▼

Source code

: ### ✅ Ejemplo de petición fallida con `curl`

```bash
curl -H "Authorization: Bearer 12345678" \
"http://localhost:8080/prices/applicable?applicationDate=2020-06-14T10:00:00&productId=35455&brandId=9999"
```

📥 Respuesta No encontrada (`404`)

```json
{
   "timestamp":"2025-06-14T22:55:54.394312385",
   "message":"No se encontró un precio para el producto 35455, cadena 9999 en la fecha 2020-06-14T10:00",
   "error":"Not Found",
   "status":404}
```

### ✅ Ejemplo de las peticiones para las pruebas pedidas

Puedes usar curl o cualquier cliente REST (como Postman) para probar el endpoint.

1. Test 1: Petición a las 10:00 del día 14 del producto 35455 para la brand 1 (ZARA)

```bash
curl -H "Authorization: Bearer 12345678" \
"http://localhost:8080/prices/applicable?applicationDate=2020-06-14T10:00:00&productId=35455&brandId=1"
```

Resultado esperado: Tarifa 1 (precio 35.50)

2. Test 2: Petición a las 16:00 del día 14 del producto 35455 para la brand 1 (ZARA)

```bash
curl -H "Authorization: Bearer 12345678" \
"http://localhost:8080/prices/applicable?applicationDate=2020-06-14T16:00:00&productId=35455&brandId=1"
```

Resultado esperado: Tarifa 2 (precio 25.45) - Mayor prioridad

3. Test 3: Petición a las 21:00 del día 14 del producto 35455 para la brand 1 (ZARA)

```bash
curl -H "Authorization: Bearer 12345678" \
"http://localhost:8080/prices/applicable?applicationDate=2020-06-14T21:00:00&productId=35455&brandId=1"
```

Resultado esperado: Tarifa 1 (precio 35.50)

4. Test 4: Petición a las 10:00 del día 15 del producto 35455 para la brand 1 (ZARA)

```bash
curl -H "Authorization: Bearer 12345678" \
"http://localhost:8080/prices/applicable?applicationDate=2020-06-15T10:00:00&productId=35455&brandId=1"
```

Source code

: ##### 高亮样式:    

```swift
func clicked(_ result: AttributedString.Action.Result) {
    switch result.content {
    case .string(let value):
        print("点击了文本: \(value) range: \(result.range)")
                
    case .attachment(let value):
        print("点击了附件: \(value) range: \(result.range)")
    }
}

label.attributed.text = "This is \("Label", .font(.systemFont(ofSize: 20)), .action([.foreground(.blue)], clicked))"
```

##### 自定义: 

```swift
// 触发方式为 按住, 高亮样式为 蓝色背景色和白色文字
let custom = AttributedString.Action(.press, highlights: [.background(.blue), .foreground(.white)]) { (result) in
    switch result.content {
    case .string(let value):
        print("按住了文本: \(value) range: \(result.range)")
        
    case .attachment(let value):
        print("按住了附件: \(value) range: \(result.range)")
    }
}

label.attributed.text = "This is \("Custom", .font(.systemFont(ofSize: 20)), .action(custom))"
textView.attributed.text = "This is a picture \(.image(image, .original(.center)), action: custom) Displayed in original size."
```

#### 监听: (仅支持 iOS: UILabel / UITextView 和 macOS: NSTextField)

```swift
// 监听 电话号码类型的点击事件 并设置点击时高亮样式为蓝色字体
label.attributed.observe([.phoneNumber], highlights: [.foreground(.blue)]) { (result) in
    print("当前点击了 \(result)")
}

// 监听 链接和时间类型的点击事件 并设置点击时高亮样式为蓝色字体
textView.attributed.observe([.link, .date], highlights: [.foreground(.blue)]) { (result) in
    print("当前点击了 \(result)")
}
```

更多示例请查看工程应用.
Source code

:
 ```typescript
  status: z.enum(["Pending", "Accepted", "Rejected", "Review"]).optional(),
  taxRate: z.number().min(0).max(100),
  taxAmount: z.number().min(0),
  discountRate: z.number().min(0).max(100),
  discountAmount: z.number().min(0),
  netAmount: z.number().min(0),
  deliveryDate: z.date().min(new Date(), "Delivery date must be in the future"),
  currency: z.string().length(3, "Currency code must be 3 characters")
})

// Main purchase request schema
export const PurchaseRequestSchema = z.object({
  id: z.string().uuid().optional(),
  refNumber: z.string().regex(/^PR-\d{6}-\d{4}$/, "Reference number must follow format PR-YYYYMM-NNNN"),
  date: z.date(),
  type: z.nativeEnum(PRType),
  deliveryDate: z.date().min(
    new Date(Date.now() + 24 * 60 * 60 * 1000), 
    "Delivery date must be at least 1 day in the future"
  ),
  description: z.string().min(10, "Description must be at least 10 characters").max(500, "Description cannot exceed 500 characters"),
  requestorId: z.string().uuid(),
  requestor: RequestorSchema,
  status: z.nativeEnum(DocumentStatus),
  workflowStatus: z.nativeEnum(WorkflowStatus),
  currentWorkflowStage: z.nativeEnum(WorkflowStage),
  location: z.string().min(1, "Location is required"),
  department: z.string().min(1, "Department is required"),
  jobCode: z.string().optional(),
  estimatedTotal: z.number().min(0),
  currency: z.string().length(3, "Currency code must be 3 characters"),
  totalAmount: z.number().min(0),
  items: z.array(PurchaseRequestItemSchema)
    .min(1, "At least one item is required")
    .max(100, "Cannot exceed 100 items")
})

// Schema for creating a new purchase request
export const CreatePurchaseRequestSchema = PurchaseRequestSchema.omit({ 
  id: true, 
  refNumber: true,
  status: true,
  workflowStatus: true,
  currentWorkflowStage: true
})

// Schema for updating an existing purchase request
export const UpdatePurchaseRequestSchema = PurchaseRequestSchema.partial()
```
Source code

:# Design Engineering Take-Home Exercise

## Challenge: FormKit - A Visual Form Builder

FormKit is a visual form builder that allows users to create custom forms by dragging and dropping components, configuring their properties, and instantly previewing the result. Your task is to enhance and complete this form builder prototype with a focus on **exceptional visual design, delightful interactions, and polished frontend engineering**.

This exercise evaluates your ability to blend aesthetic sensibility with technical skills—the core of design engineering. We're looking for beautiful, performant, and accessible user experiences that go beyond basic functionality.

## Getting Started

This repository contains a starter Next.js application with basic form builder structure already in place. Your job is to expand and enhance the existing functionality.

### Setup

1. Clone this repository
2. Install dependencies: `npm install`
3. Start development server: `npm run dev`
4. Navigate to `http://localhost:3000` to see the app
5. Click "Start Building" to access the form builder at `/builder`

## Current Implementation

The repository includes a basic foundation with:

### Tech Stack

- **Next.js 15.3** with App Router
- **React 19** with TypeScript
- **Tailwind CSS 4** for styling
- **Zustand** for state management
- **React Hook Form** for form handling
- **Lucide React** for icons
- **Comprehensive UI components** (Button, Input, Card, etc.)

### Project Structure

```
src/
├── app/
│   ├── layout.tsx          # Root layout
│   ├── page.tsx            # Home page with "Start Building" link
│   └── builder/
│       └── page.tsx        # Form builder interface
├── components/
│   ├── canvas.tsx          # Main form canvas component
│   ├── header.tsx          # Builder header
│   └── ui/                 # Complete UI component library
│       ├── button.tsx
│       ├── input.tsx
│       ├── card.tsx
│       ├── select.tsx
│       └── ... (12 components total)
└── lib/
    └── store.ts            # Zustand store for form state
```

▲

Determine how many lines in the data include the word "state". Answer with that number alone.

2